By an amendment approved at the general election in 1968, sections 34, 35 and 36 of Article III of the Constitution of the State of Iowa were amended to read as follows:

“§ 34. Senate and House of Representatives — number of members — ■ apportionment
“SEC. 34. The senate shall be composed of not more than fifty (50) and the house of representatives of not more than one hundred (100) members. Senators and representatives shall be elected from districts established by law. Each district so established shall be of compact and contiguous territory. The state shall be apportioned into senatorial and representative districts on the basis of population. The general assembly may provide by law for factors in addition to population, not in conflict with the constitution of the United States, which may be considered in the apportioning of senatorial districts. No law so adopted shall permit the establishment of senatorial districts whereby a majority of the members of the senate shall represent less than forty (40) percent of the population of the state as shown by the most recent United States decennial census.
“§ 35. Apportionment following decennial census; limitation; failure to complete apportionment; duty of Supreme Court
“SEC. 35. The general assembly shall in 1971 and in each year immediately following the United States decennial census determine the number of senators and representatives to be elected to the general assembly and establish senatorial and representative districts. The general assembly shall complete the apportionment prior to September 1 of the year so required. If the apportionment fails to become law prior to September 15 of such year, the supreme court shall cause the state to be apportioned into senatorial and representative districts to comply with the requirements of the constitution prior to December 31 of such year. The reapportioning authority shall, where necessary in establishing senatorial districts, shorten the term of any senator prior to completion of the term. Any senator whose term is so terminated shall not be compensated for the uncompleted part of the term.

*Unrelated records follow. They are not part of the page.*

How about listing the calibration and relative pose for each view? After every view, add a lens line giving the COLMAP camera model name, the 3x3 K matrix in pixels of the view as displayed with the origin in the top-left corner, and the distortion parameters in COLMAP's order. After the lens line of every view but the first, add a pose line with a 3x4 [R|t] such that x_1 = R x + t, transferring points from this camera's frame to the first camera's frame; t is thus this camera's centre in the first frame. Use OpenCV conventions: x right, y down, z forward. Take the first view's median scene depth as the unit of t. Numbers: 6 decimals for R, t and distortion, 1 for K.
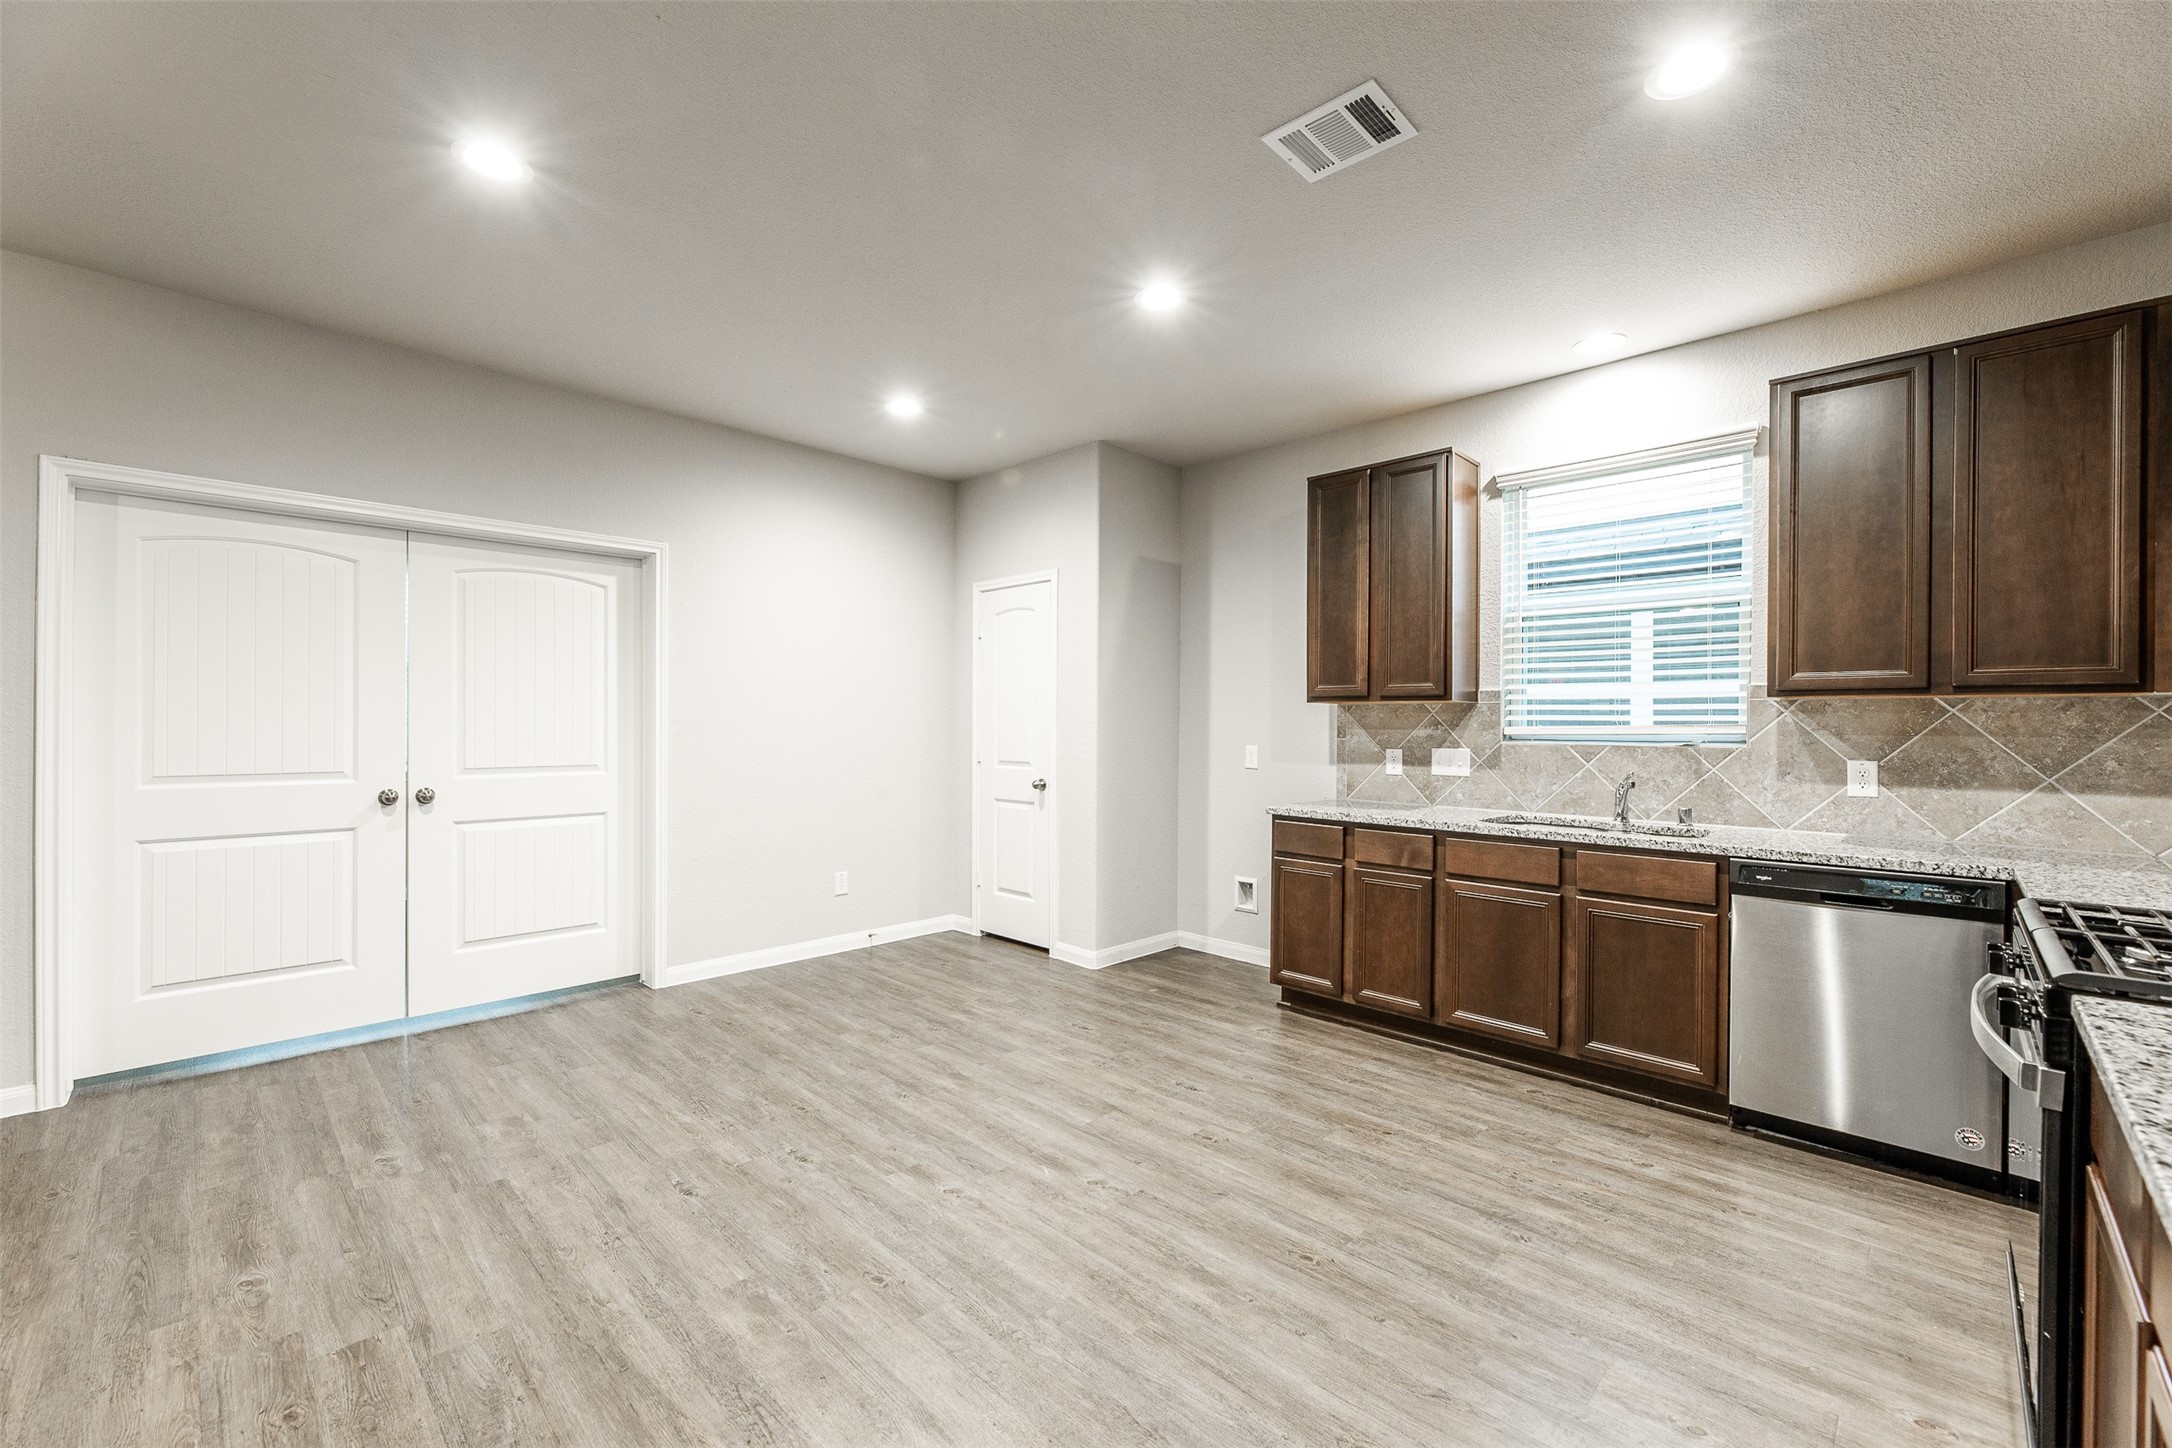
lens RADIAL K [[882.2, 0, 1080.5], [0, 882.2, 722.6], [0, 0, 1]] dist [-0.003867, 0.000472]
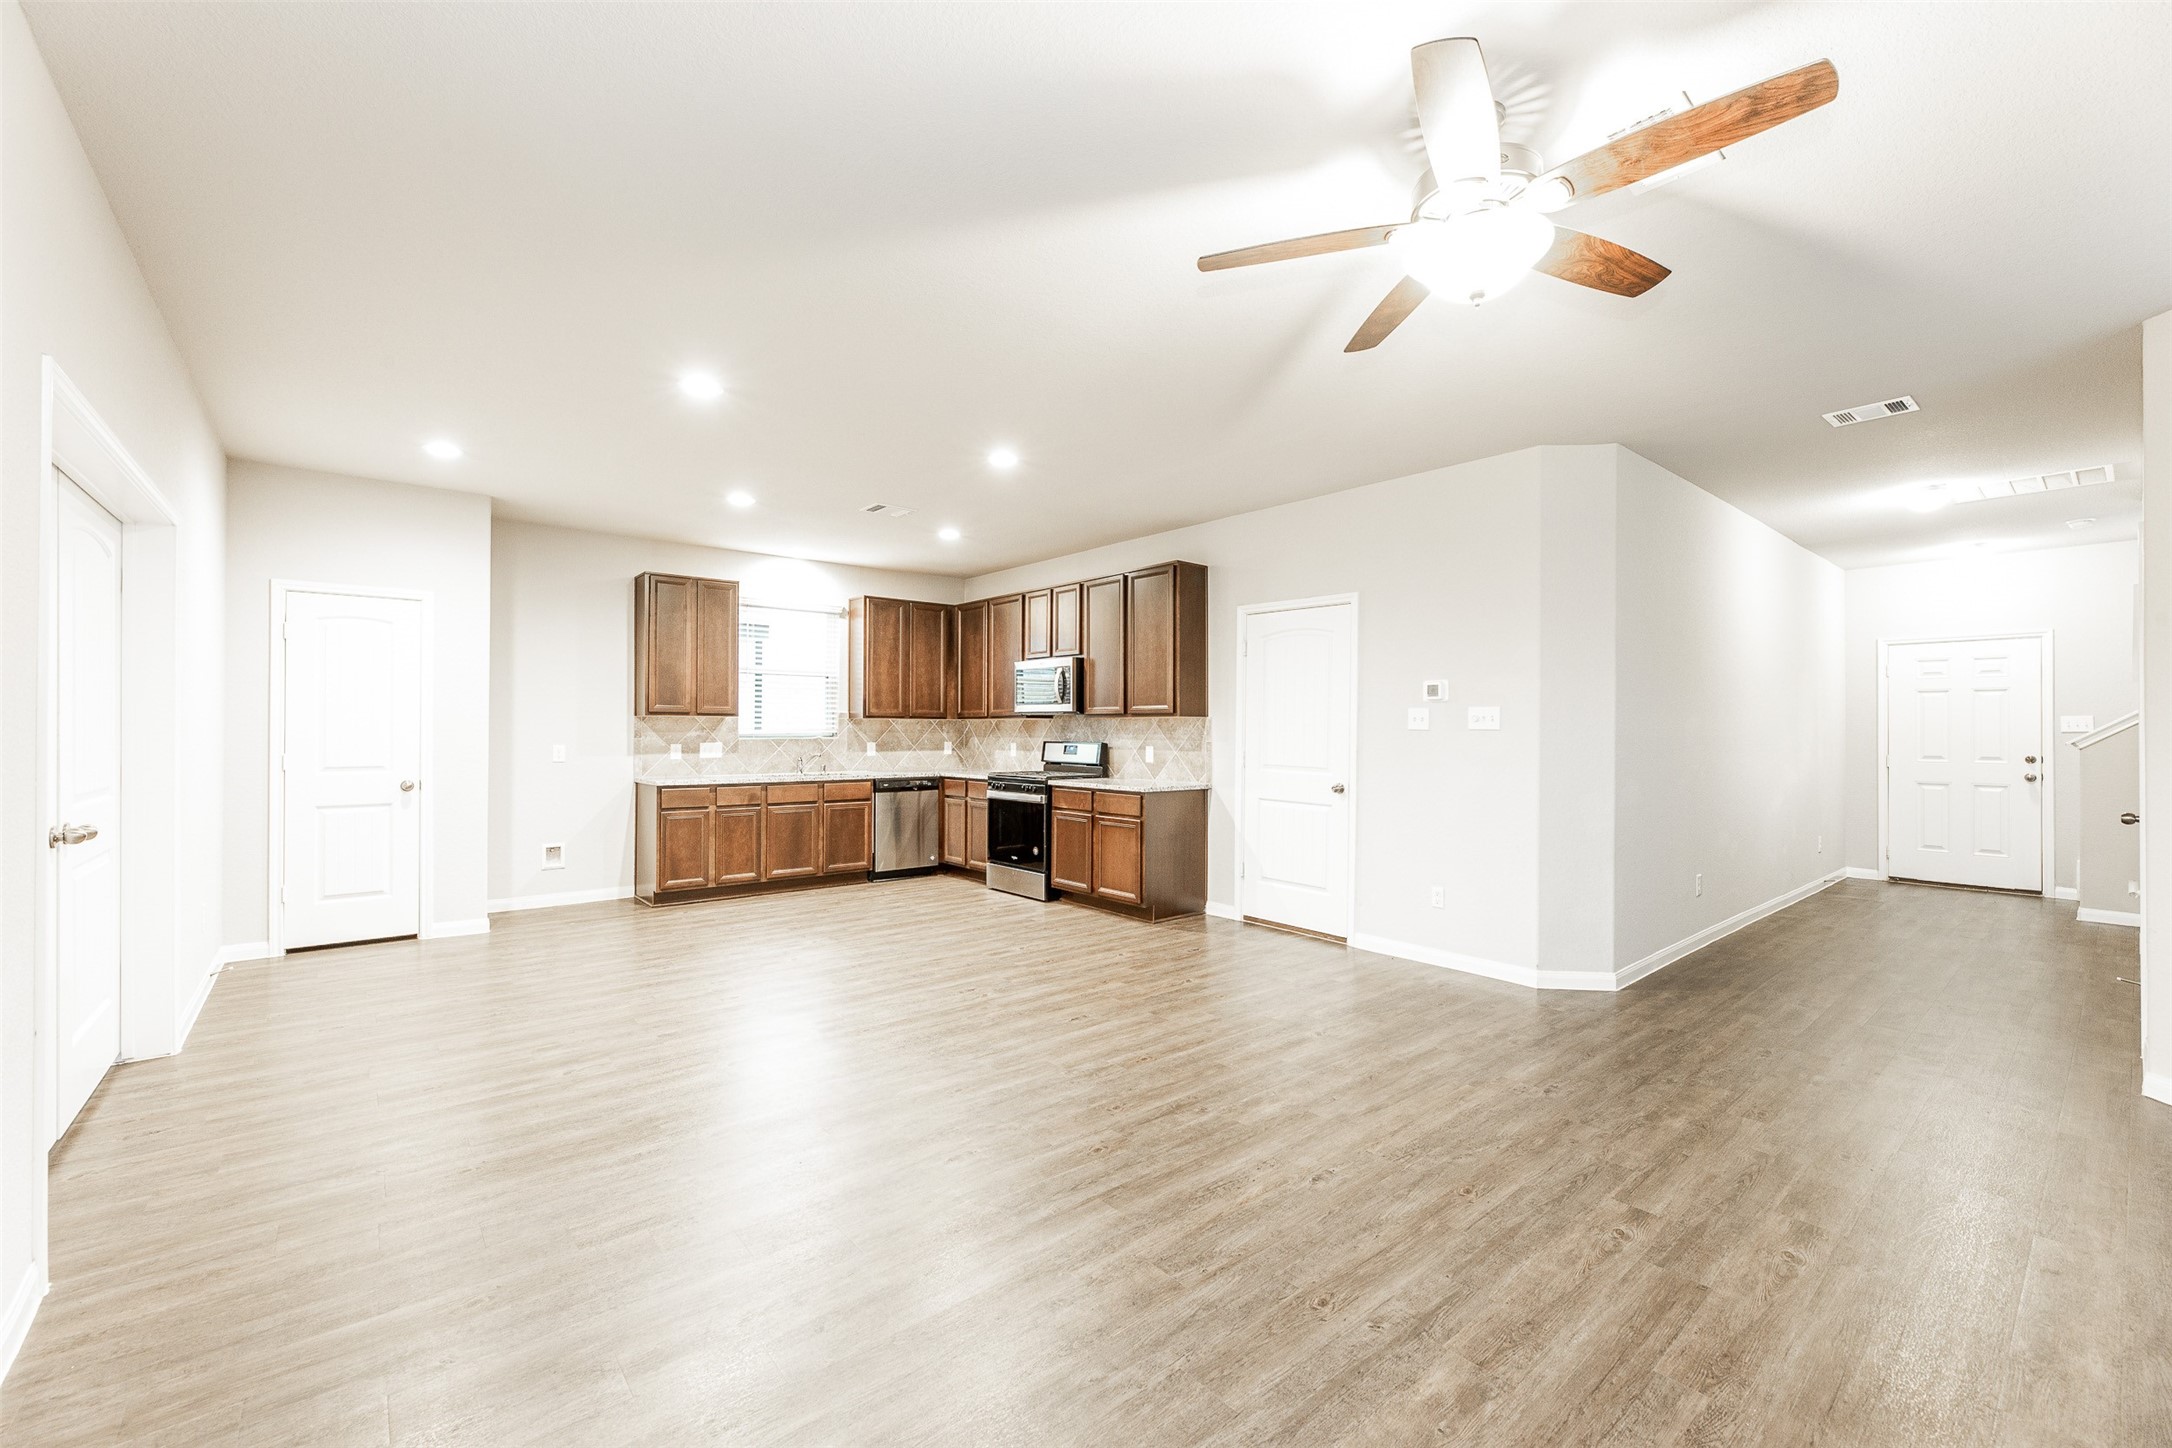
lens RADIAL K [[882.2, 0, 1086.5], [0, 882.2, 726.3], [0, 0, 1]] dist [-0.003867, 0.000472]
pose [[0.095109, -0.001852, 0.995465, -1.561378], [-0.003271, 0.999992, 0.002173, -0.011948], [-0.995461, -0.003463, 0.095102, 0.095951]]
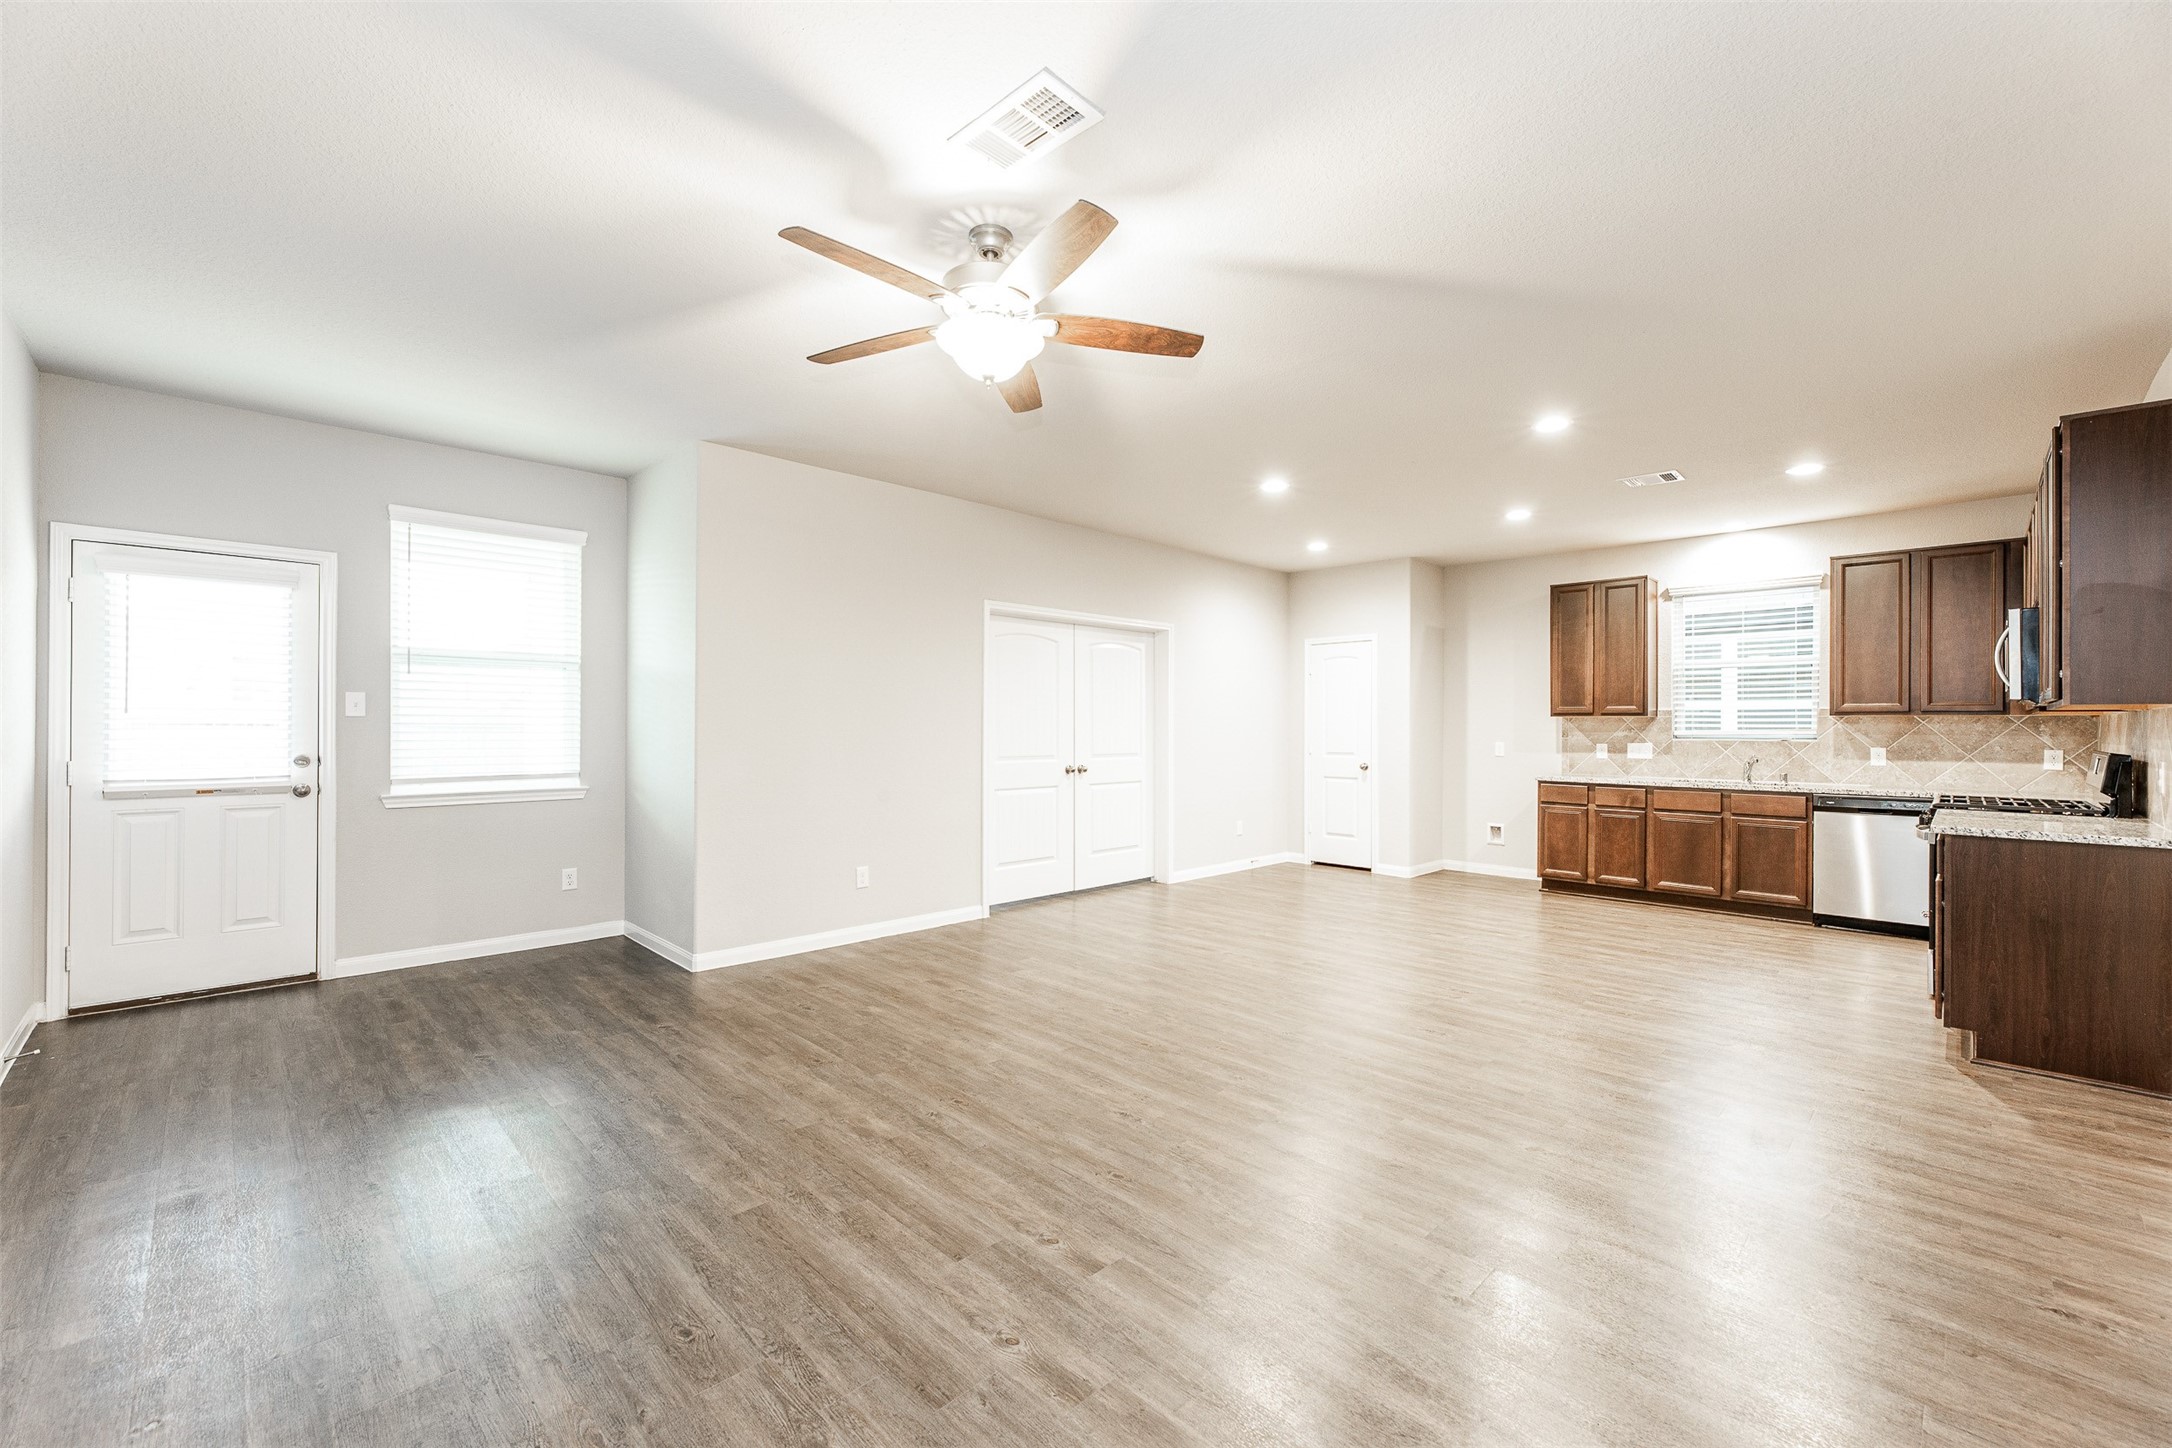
lens RADIAL K [[882.2, 0, 1080.3], [0, 882.2, 723.7], [0, 0, 1]] dist [-0.003867, 0.000472]
pose [[0.999879, -0.001065, -0.015536, -0.804137], [0.001017, 0.999995, -0.003119, -0.005709], [0.015540, 0.003103, 0.999874, -0.924456]]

“§ 36. Review of apportionment plan
“SEC. 36. Upon verified application by any qualified elector, the supreme court shall review an apportionment plan [787]*787adopted by the general assembly which has been enacted into law. Should the supreme court determine such plan does not comply with the requirements of the constitution, the court shall within ninety (90) days adopt or cause to be adopted an apportionment plan which shall so comply.